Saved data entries
________________

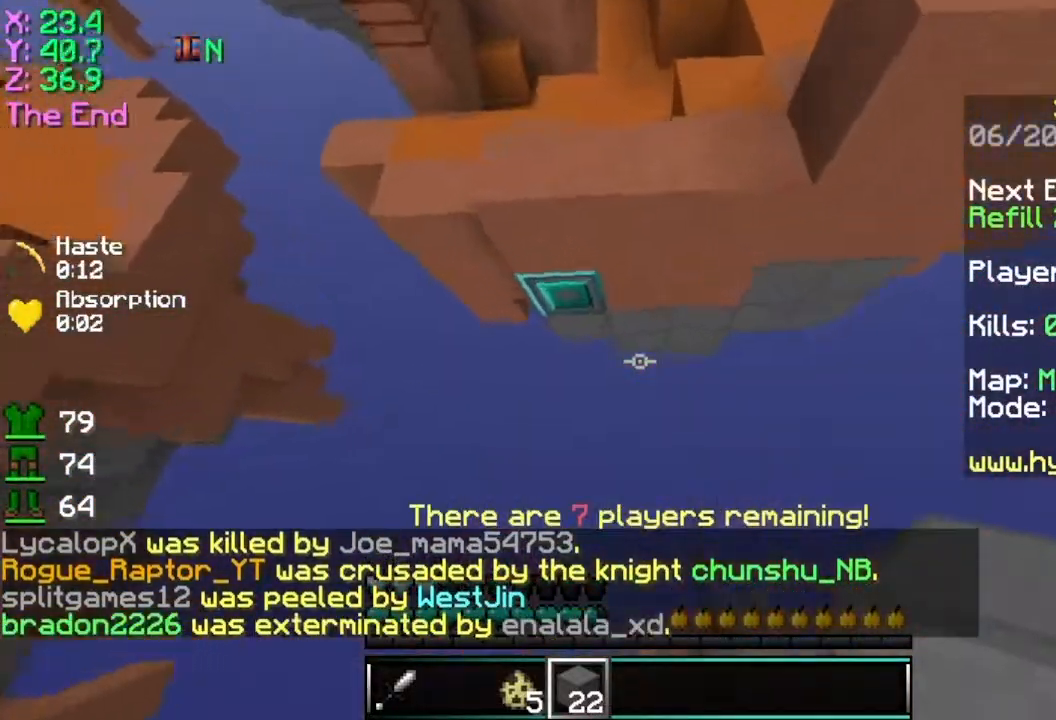
{"keys": ["space", "w"], "mouse": [], "events": [[100, "mouse_right", "down"], [250, "mouse_right", "up"], [300, "mouse_right", "down"], [400, "mouse_right", "up"]]}
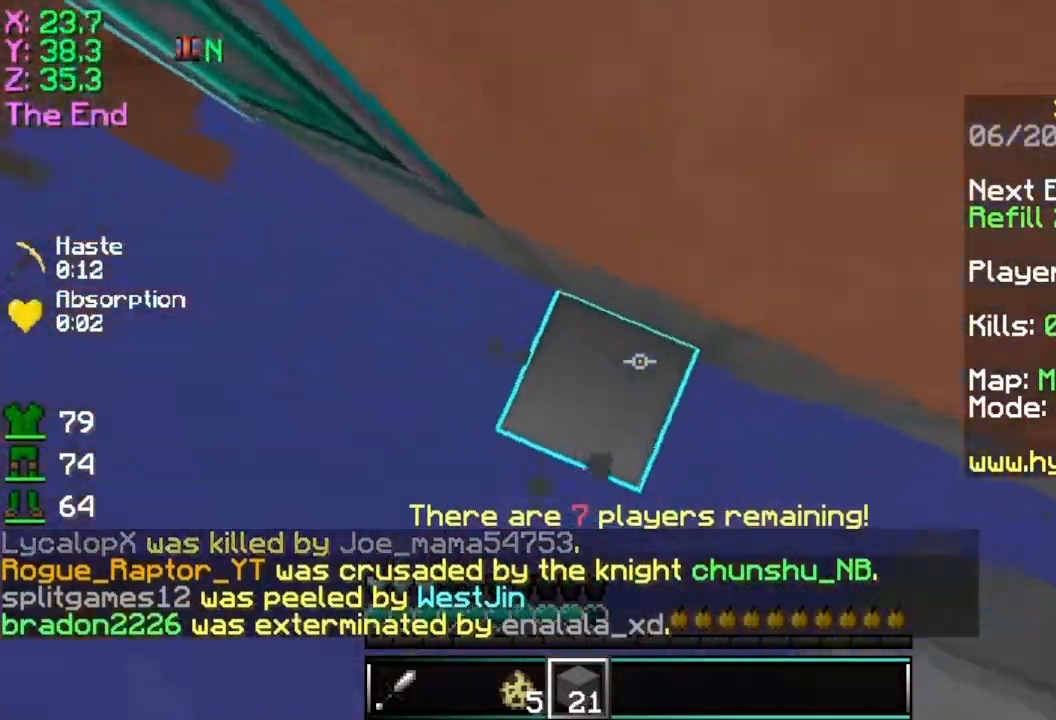
{"keys": ["d", "space", "w"], "mouse": [], "events": [[451, "d", "down"]]}
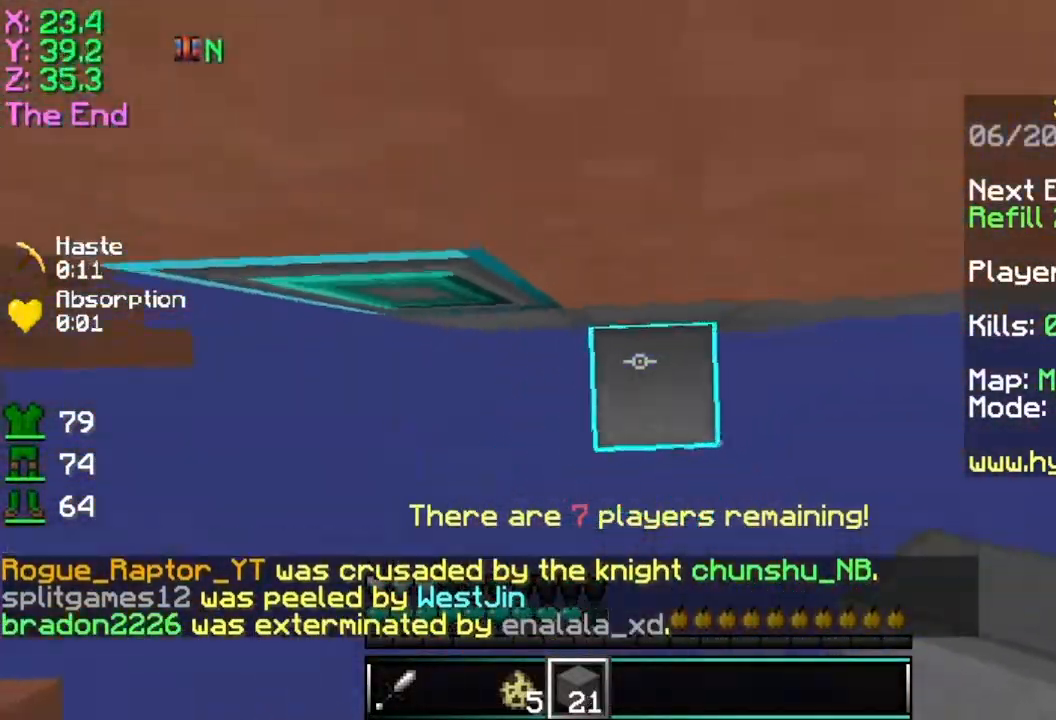
{"keys": ["space", "w"], "mouse": [], "events": [[100, "mouse_right", "down"], [200, "d", "up"], [300, "mouse_right", "up"], [317, "mouse_left", "down"], [333, "mouse_left", "up"]]}
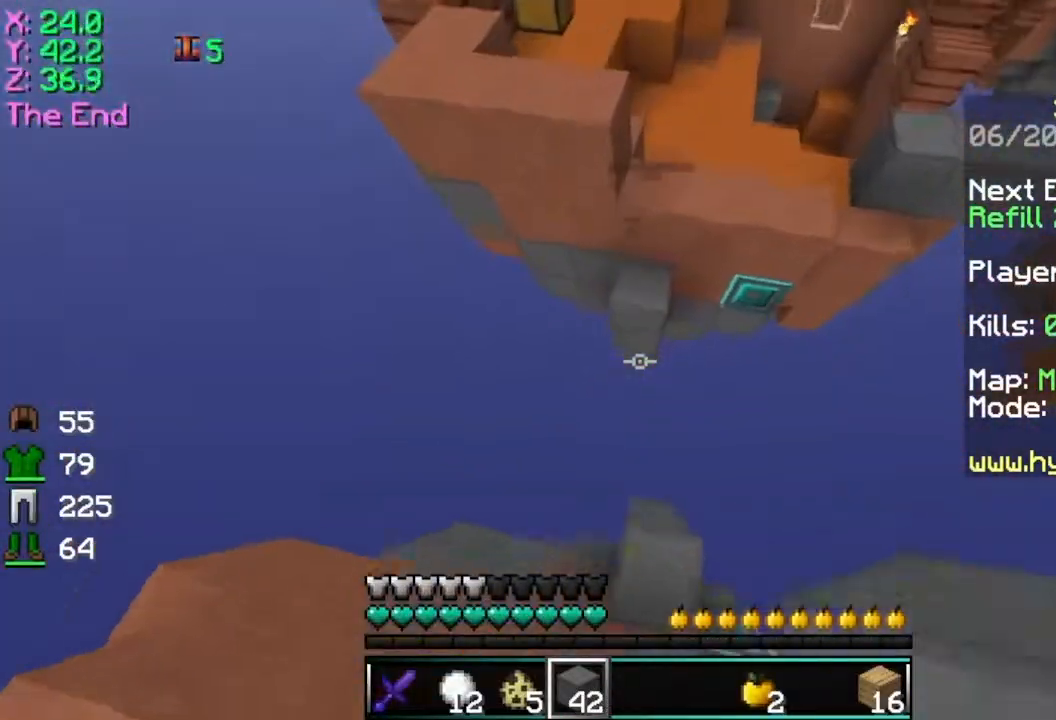
{"keys": ["space", "w"], "mouse": [], "events": [[34, "space", "up"], [84, "w", "up"], [284, "mouse_right", "down"], [334, "space", "down"], [434, "mouse_right", "up"], [434, "w", "down"]]}
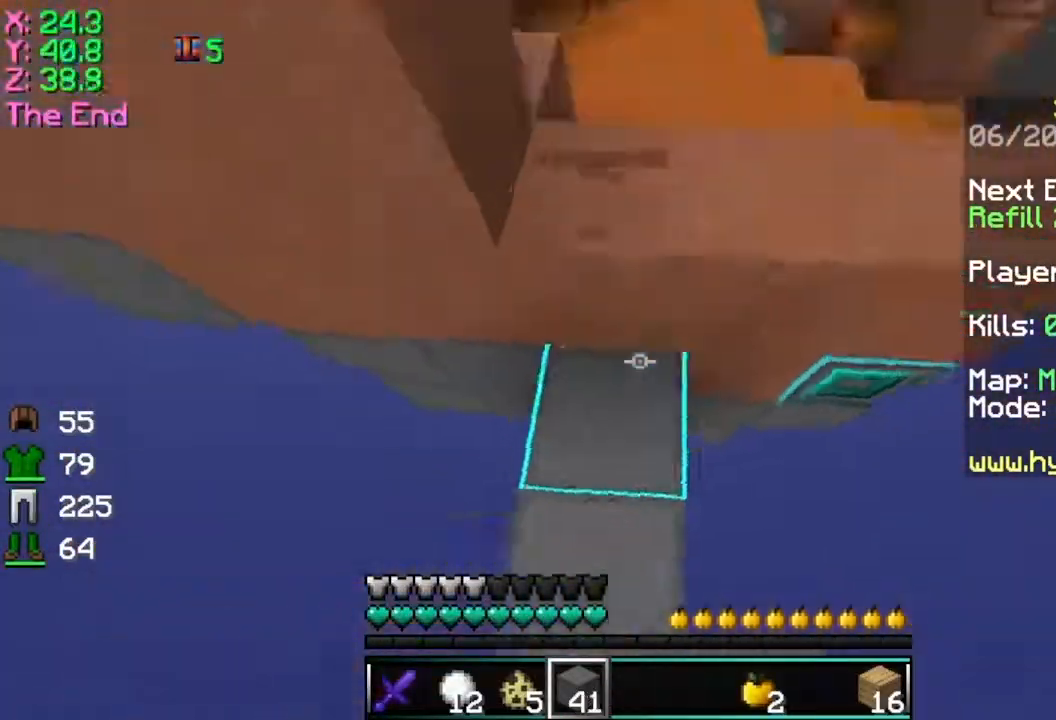
{"keys": ["space", "w"], "mouse": [], "events": [[233, "d", "down"], [283, "space", "up"], [483, "d", "up"], [483, "space", "down"]]}
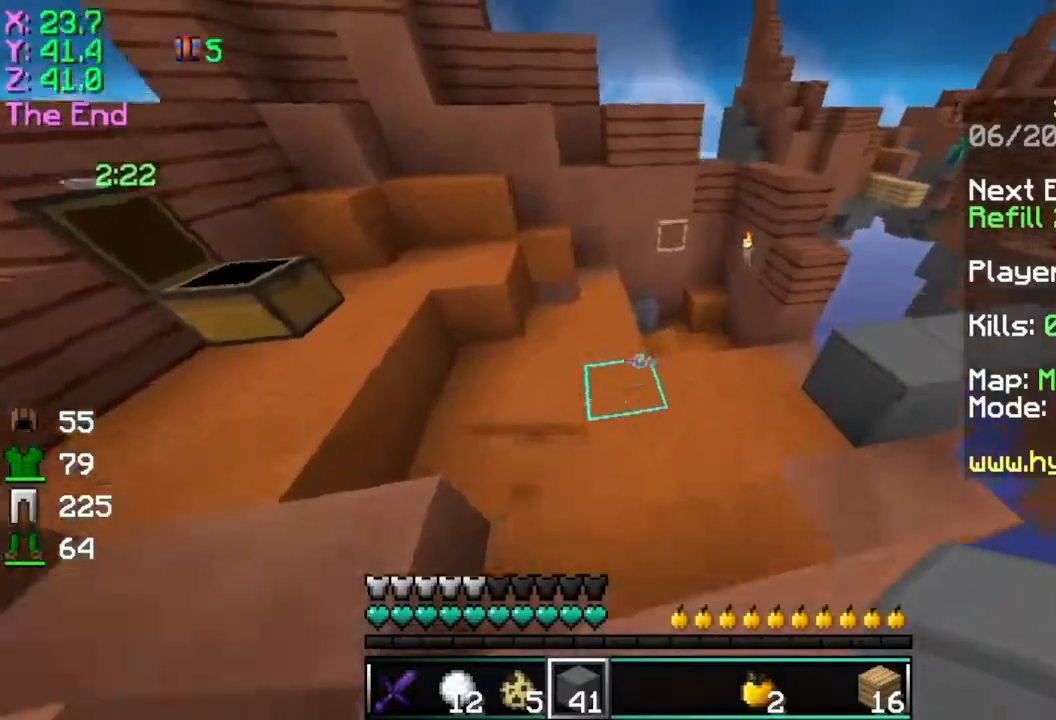
{"keys": ["d", "w"], "mouse": [], "events": [[134, "space", "up"], [334, "d", "down"]]}
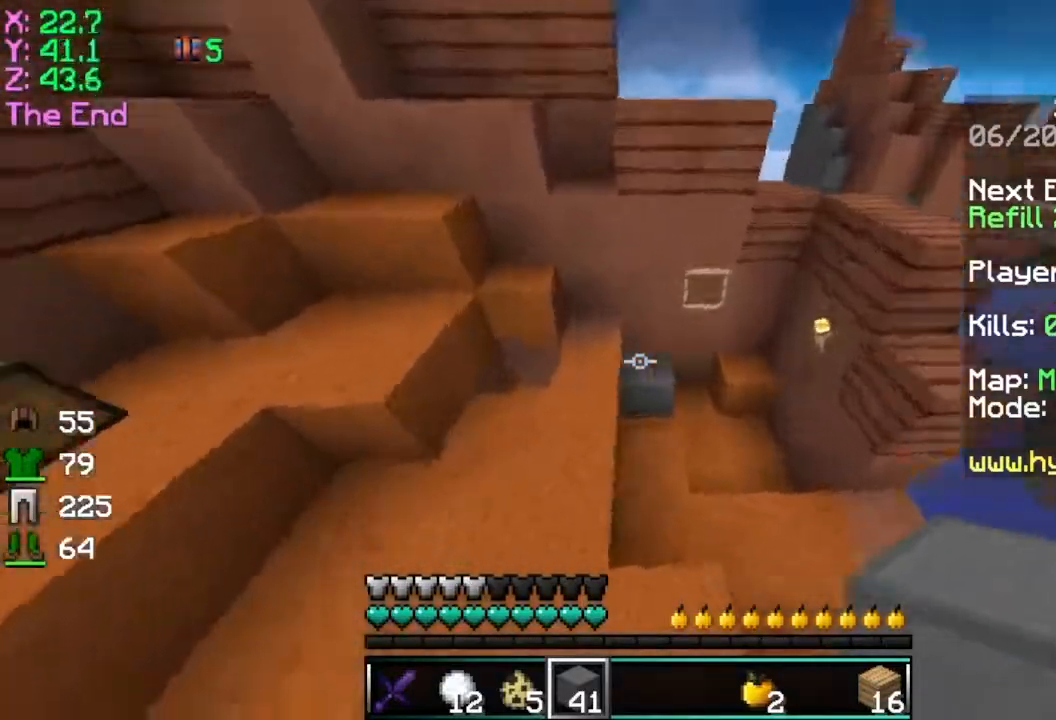
{"keys": ["space", "w"], "mouse": [], "events": [[233, "a", "down"], [317, "d", "up"], [333, "space", "down"], [433, "a", "up"]]}
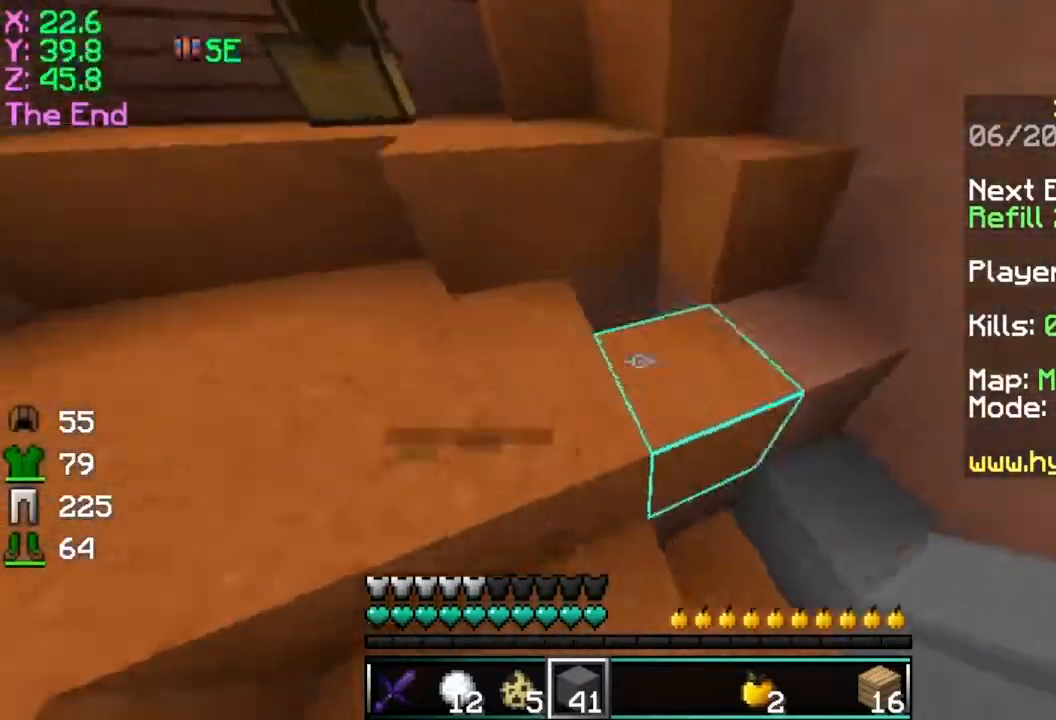
{"keys": ["w"], "mouse": [], "events": [[84, "space", "up"]]}
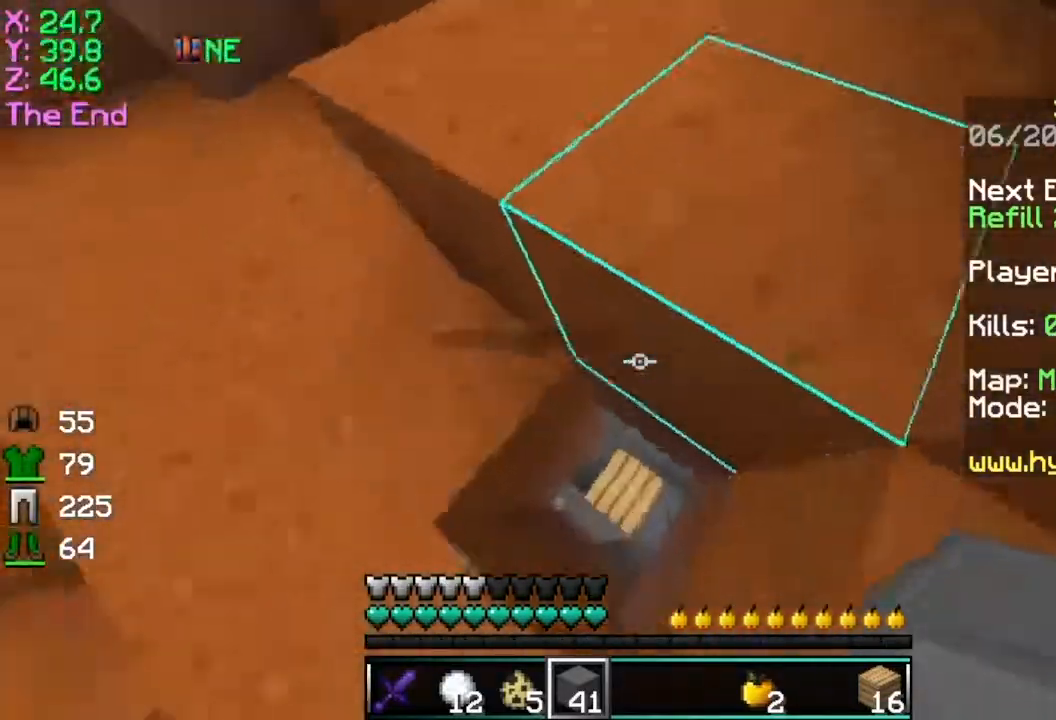
{"keys": ["d", "w"], "mouse": ["left"], "events": [[333, "d", "down"], [333, "mouse_left", "down"], [383, "mouse_left", "up"], [483, "mouse_left", "down"]]}
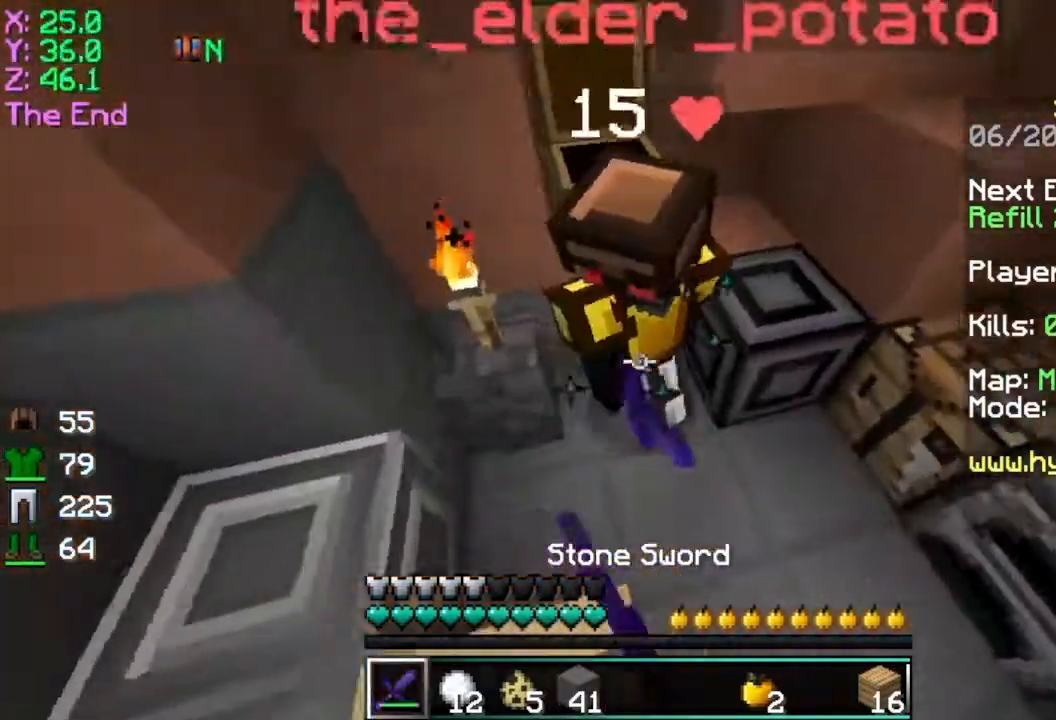
{"keys": ["d"], "mouse": [], "events": [[33, "mouse_left", "up"], [84, "mouse_left", "down"], [134, "w", "up"], [184, "mouse_left", "up"], [234, "mouse_left", "down"], [334, "mouse_left", "up"], [384, "mouse_left", "down"], [484, "mouse_left", "up"]]}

________________

I would like the data copied exactly as it stands, with no pictures included.

{"keys": ["space", "w"], "mouse": [], "events": [[100, "mouse_right", "down"], [250, "mouse_right", "up"], [300, "mouse_right", "down"], [400, "mouse_right", "up"]]}
{"keys": ["d", "space", "w"], "mouse": [], "events": [[451, "d", "down"]]}
{"keys": ["space", "w"], "mouse": [], "events": [[100, "mouse_right", "down"], [200, "d", "up"], [300, "mouse_right", "up"], [317, "mouse_left", "down"], [333, "mouse_left", "up"]]}
{"keys": ["space", "w"], "mouse": [], "events": [[34, "space", "up"], [84, "w", "up"], [284, "mouse_right", "down"], [334, "space", "down"], [434, "mouse_right", "up"], [434, "w", "down"]]}
{"keys": ["space", "w"], "mouse": [], "events": [[233, "d", "down"], [283, "space", "up"], [483, "d", "up"], [483, "space", "down"]]}
{"keys": ["d", "w"], "mouse": [], "events": [[134, "space", "up"], [334, "d", "down"]]}
{"keys": ["space", "w"], "mouse": [], "events": [[233, "a", "down"], [317, "d", "up"], [333, "space", "down"], [433, "a", "up"]]}
{"keys": ["w"], "mouse": [], "events": [[84, "space", "up"]]}
{"keys": ["d", "w"], "mouse": ["left"], "events": [[333, "d", "down"], [333, "mouse_left", "down"], [383, "mouse_left", "up"], [483, "mouse_left", "down"]]}
{"keys": ["d"], "mouse": [], "events": [[33, "mouse_left", "up"], [84, "mouse_left", "down"], [134, "w", "up"], [184, "mouse_left", "up"], [234, "mouse_left", "down"], [334, "mouse_left", "up"], [384, "mouse_left", "down"], [484, "mouse_left", "up"]]}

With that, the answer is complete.